_TAREA ASIGNADA_. Reproduce el tramo de la noticia sobre la quiebra de Detroit que va desde "Por su parte, Chrysler" hasta "GM, Ford y el Grupo Chrysler.", sustituyendo "urbe" por "metrópoli".

_TEXTO PROPORCIONADO_.
┄┄┄┄┄┄┄┄┄┄┄┄┄┄┄┄┄┄┄┄

La declaración de la bancarrota de Detroit, conocida como “Motor City” por ser el centro del sector del automóvil de EEUU desde hace más de un siglo, no afectará a los tres grandes fabricantes estadounidenses, General Motors, Ford y el Grupo Chrysler.
En las últimas horas los tres fabricantes han emitido comunicados en los que, además de expresar su apoyo a la ciudad que los acoge, han dejado claro que la quiebra de Detroit, que posee una deuda de $us 15.000 millones, no afectará a sus operaciones.
“GM ha valorado las potenciales implicaciones de la bancarrota de Detroit y no anticipamos ningún impacto a nuestras operaciones diarias o perspectivas de negocio”, dijo General Motors. “Sin embargo, nuestros primeros pensamientos son para nuestros vecinos de toda la ciudad”. Ford y el Grupo Chrysler se expresaron en términos similares.
“Creemos que un Detroit fuerte es crítico para un Michigan fuerte y nuestro sector. La ciudad tiene un difícil trabajo por delante y somos optimistas que los líderes gubernamentales tendrán éxito en fortalecer la comunidad”, dijo Ford.
Por su parte, Chrysler aseguró: “Creemos en la ciudad de Detroit y su gente. No sólo seguimos invirtiendo en la urbe y sus residentes al añadir nuestra presencia a Detroit, también estamos comprometidos a jugar un papel positivo en su revitalización”.
Lo que resulta paradójico es que aunque la vida de Detroit está íntimamente ligada al mundo del automóvil y su declive es en parte consecuencia de la crisis de los fabricantes estadounidenses, “Motor City” no parece que se haya beneficiado del buen momento por el que atraviesan GM, Ford y el Grupo Chrysler.

┄┄┄┄┄┄┄┄┄┄┄┄┄┄┄┄┄┄┄┄

_EXTRACTOS DE DATOS_.
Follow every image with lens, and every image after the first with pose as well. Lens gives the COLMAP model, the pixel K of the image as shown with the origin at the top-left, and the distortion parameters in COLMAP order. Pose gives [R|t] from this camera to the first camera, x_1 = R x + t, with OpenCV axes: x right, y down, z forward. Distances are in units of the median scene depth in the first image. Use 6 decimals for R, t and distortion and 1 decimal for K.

┄┄┄┄┄┄┄┄┄┄┄┄┄┄┄┄┄┄┄┄

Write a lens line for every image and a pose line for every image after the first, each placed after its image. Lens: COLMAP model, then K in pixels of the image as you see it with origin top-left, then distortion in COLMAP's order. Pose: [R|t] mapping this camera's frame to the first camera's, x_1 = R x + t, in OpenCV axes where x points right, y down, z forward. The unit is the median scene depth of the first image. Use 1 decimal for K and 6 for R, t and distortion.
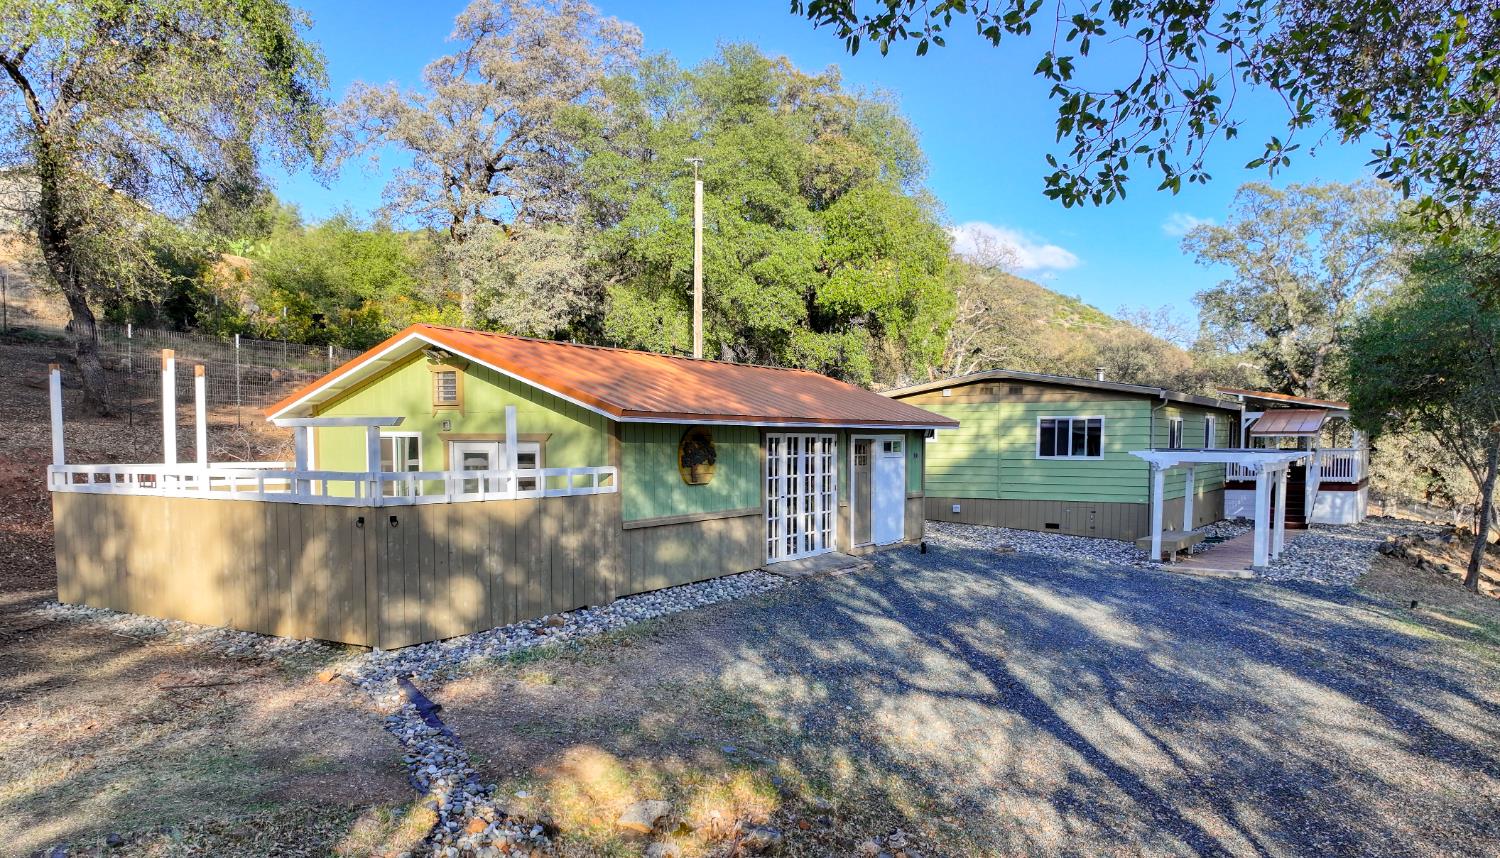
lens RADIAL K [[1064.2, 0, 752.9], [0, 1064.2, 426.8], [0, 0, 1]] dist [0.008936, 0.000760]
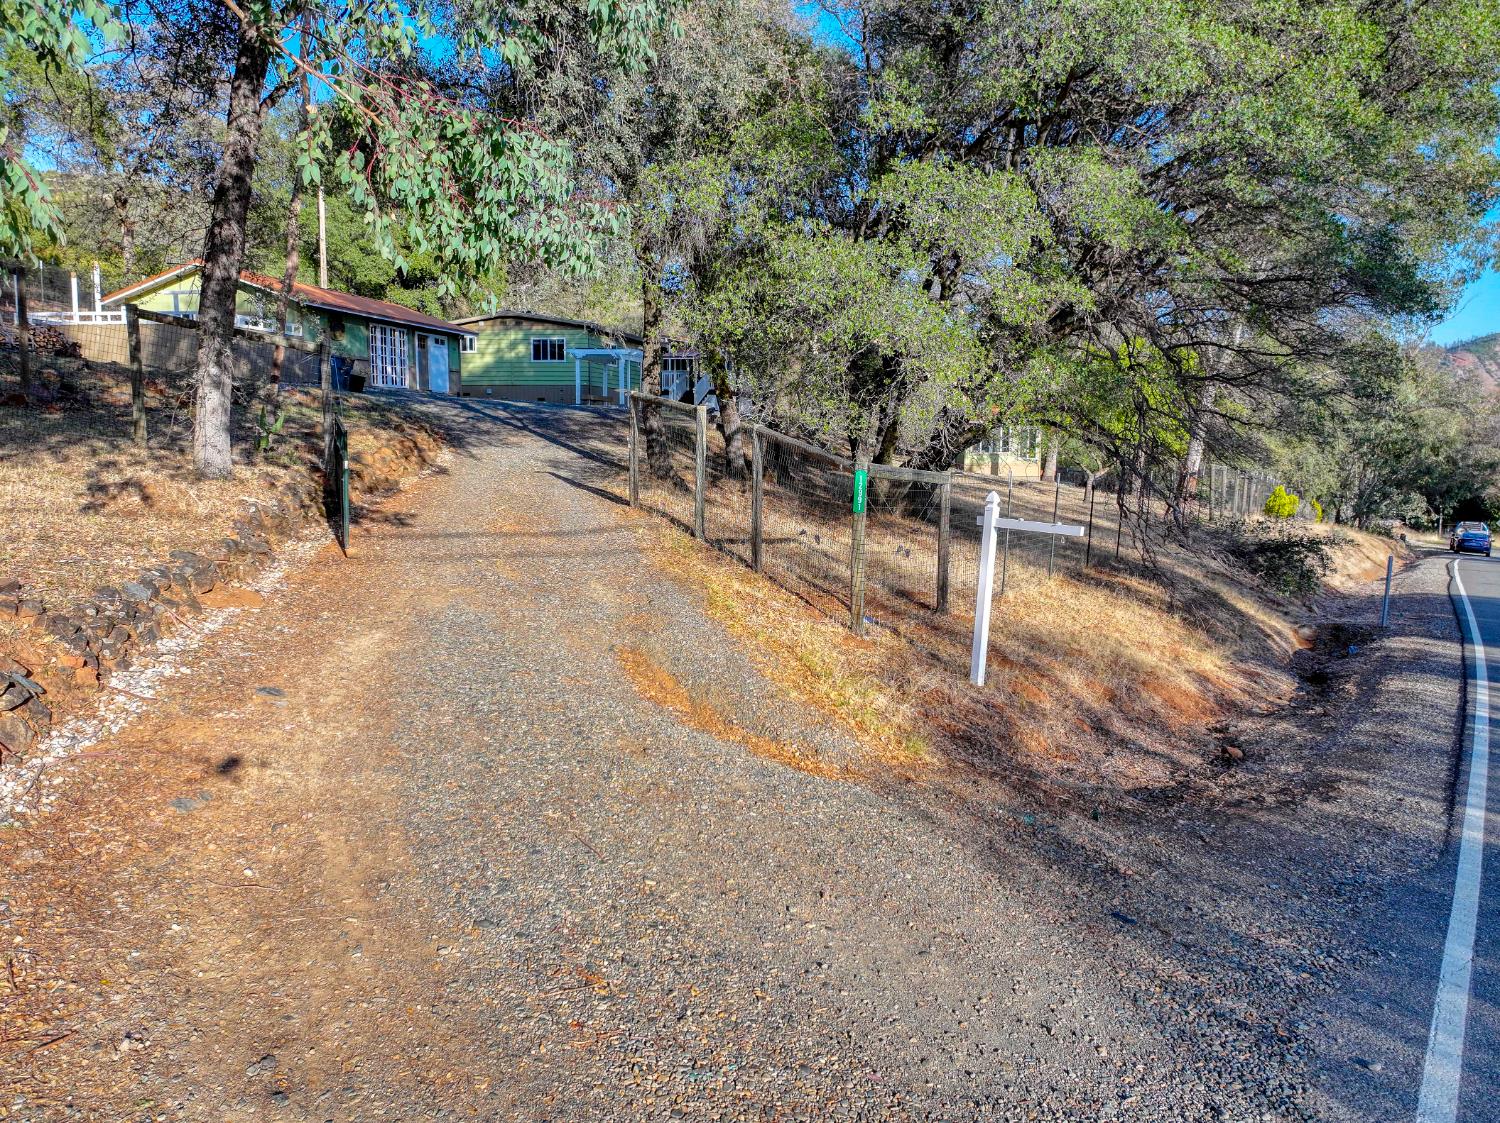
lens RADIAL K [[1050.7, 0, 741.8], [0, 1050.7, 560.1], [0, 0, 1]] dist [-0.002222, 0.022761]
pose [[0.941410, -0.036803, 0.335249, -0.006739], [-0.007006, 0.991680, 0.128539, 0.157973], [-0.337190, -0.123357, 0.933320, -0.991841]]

┄┄┄┄┄┄┄┄┄┄┄┄┄┄┄┄┄┄┄┄

_RESULTADO DE LA TAREA_.
Por su parte, Chrysler aseguró: “Creemos en la ciudad de Detroit y su gente. No sólo seguimos invirtiendo en la metrópoli y sus residentes al añadir nuestra presencia a Detroit, también estamos comprometidos a jugar un papel positivo en su revitalización”.
Lo que resulta paradójico es que aunque la vida de Detroit está íntimamente ligada al mundo del automóvil y su declive es en parte consecuencia de la crisis de los fabricantes estadounidenses, “Motor City” no parece que se haya beneficiado del buen momento por el que atraviesan GM, Ford y el Grupo Chrysler.